Unlike many who pursue an advanced degree, McKercher was not looking to change careers or achieve a promotion. She was seeking a more expansive role for herself in her current position.
“I had the job I wanted. I pursued a public health degree to forward the mission of public health and help children be healthy and ready to learn. I’ve grown into exactly what I wanted to be, and the education I received helped me do that.”
Why the DNP/MPH program?
“I always wanted a graduate degree, but I was unsure if I wanted a single pathway in nursing,” said McKercher. Eventually, she decided that CU’s dual degree was the perfect program to expand her nursing education while also collaborating with other public health professionals through the MPH.

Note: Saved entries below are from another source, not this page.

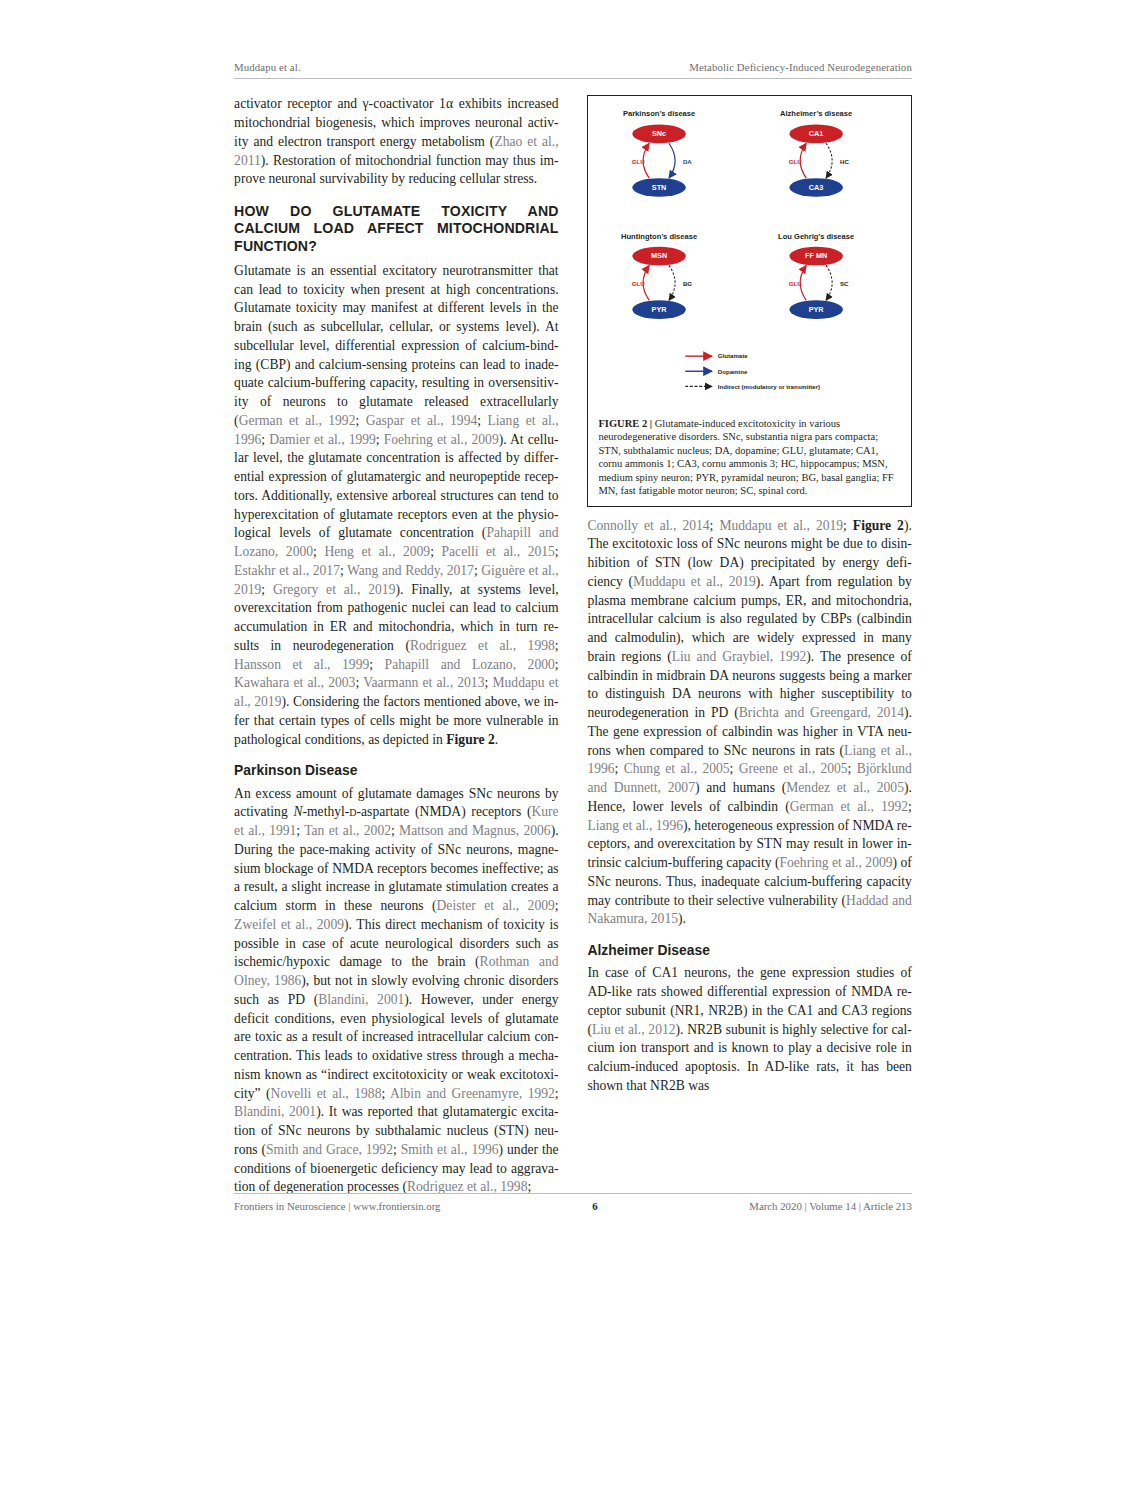Muddapu et al.
Metabolic Deficiency-Induced Neurodegeneration
activator receptor and γ-coactivator 1α exhibits increased mitochondrial biogenesis, which improves neuronal activity and electron transport energy metabolism (Zhao et al., 2011). Restoration of mitochondrial function may thus improve neuronal survivability by reducing cellular stress.
How do glutamate toxicity and calcium load affect mitochondrial function?
Glutamate is an essential excitatory neurotransmitter that can lead to toxicity when present at high concentrations. Glutamate toxicity may manifest at different levels in the brain (such as subcellular, cellular, or systems level). At subcellular level, differential expression of calcium-binding (CBP) and calcium-sensing proteins can lead to inadequate calcium-buffering capacity, resulting in oversensitivity of neurons to glutamate released extracellularly (German et al., 1992; Gaspar et al., 1994; Liang et al., 1996; Damier et al., 1999; Foehring et al., 2009). At cellular level, the glutamate concentration is affected by differential expression of glutamatergic and neuropeptide receptors. Additionally, extensive arboreal structures can tend to hyperexcitation of glutamate receptors even at the physiological levels of glutamate concentration (Pahapill and Lozano, 2000; Heng et al., 2009; Pacelli et al., 2015; Estakhr et al., 2017; Wang and Reddy, 2017; Giguère et al., 2019; Gregory et al., 2019). Finally, at systems level, overexcitation from pathogenic nuclei can lead to calcium accumulation in ER and mitochondria, which in turn results in neurodegeneration (Rodriguez et al., 1998; Hansson et al., 1999; Pahapill and Lozano, 2000; Kawahara et al., 2003; Vaarmann et al., 2013; Muddapu et al., 2019). Considering the factors mentioned above, we infer that certain types of cells might be more vulnerable in pathological conditions, as depicted in Figure 2.
Parkinson Disease
An excess amount of glutamate damages SNc neurons by activating N-methyl-d-aspartate (NMDA) receptors (Kure et al., 1991; Tan et al., 2002; Mattson and Magnus, 2006). During the pace-making activity of SNc neurons, magnesium blockage of NMDA receptors becomes ineffective; as a result, a slight increase in glutamate stimulation creates a calcium storm in these neurons (Deister et al., 2009; Zweifel et al., 2009). This direct mechanism of toxicity is possible in case of acute neurological disorders such as ischemic/hypoxic damage to the brain (Rothman and Olney, 1986), but not in slowly evolving chronic disorders such as PD (Blandini, 2001). However, under energy deficit conditions, even physiological levels of glutamate are toxic as a result of increased intracellular calcium concentration. This leads to oxidative stress through a mechanism known as “indirect excitotoxicity or weak excitotoxicity” (Novelli et al., 1988; Albin and Greenamyre, 1992; Blandini, 2001). It was reported that glutamatergic excitation of SNc neurons by subthalamic nucleus (STN) neurons (Smith and Grace, 1992; Smith et al., 1996) under the conditions of bioenergetic deficiency may lead to aggravation of degeneration processes (Rodriguez et al., 1998;
Parkinson’s disease SNc STN GLU DA Alzheimer’s disease CA1 CA3 GLU HC Huntington’s disease MSN PYR GLU BG Lou Gehrig’s disease FF MN PYR GLU SC Glutamate Dopamine Indirect (modulatory or transmitter)
FIGURE 2 | Glutamate-induced excitotoxicity in various neurodegenerative disorders. SNc, substantia nigra pars compacta; STN, subthalamic nucleus; DA, dopamine; GLU, glutamate; CA1, cornu ammonis 1; CA3, cornu ammonis 3; HC, hippocampus; MSN, medium spiny neuron; PYR, pyramidal neuron; BG, basal ganglia; FF MN, fast fatigable motor neuron; SC, spinal cord.
Connolly et al., 2014; Muddapu et al., 2019; Figure 2). The excitotoxic loss of SNc neurons might be due to disinhibition of STN (low DA) precipitated by energy deficiency (Muddapu et al., 2019). Apart from regulation by plasma membrane calcium pumps, ER, and mitochondria, intracellular calcium is also regulated by CBPs (calbindin and calmodulin), which are widely expressed in many brain regions (Liu and Graybiel, 1992). The presence of calbindin in midbrain DA neurons suggests being a marker to distinguish DA neurons with higher susceptibility to neurodegeneration in PD (Brichta and Greengard, 2014). The gene expression of calbindin was higher in VTA neurons when compared to SNc neurons in rats (Liang et al., 1996; Chung et al., 2005; Greene et al., 2005; Björklund and Dunnett, 2007) and humans (Mendez et al., 2005). Hence, lower levels of calbindin (German et al., 1992; Liang et al., 1996), heterogeneous expression of NMDA receptors, and overexcitation by STN may result in lower intrinsic calcium-buffering capacity (Foehring et al., 2009) of SNc neurons. Thus, inadequate calcium-buffering capacity may contribute to their selective vulnerability (Haddad and Nakamura, 2015).
Alzheimer Disease
In case of CA1 neurons, the gene expression studies of AD-like rats showed differential expression of NMDA receptor subunit (NR1, NR2B) in the CA1 and CA3 regions (Liu et al., 2012). NR2B subunit is highly selective for calcium ion transport and is known to play a decisive role in calcium-induced apoptosis. In AD-like rats, it has been shown that NR2B was
Frontiers in Neuroscience | www.frontiersin.org
6
March 2020 | Volume 14 | Article 213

“Agencies are being tasked to consider the health of their community when developing services and resources,” said McKercher. “The dual degree credentialing opens professional opportunities for nurses to lead these programs and provide the expertise in policy development, program evaluation and quality improvement across clinical, public health and government institutions.”
For example, with Children’s Hospital Colorado within Aurora Public School (APS) district’s boundaries, APS can take the lead in coordinating and improving health care for APS students. “Then schools in rural areas, which have fewer resources, can feed on our successes and expand their programs,” McKercher said.
The role of the school nurse has also intensified along with the today’s complex medical environment, McKercher said. “We’ve moved well beyond treating colds and preventing injuries to caring for children with chronic and complex medical conditions, including drug use and behavioral health issues.”
School nurses like McKercher spend a significant amount of time coordinating student care between providers, parents, students and school staff. This becomes more complicated when language, knowledge and cultural differences become factors in reaching optimal health.
“There’s a tremendous need for school nurses across Colorado,” McKercher said. According to the U.S. Bureau of Labor-Statistics, job growth for school nurses will reach 19% by 2022.
Why is credentialing important to a school nurse?
“The dual degree prepares the registered nurse to lead organizations with a broad perspective on population health that crosses all nursing disciplines and focuses on whole communities,” she said.
In the education world, no matter how exceptional your abilities, colleagues may see you only through your credentials. “You may have a ton of knowledge and experiences, but if you’re lacking in credentialing that will affect your ability to advance,” said McKercher.
For McKercher, achieving her DNP/MPH was “an awesome, challenging experience.”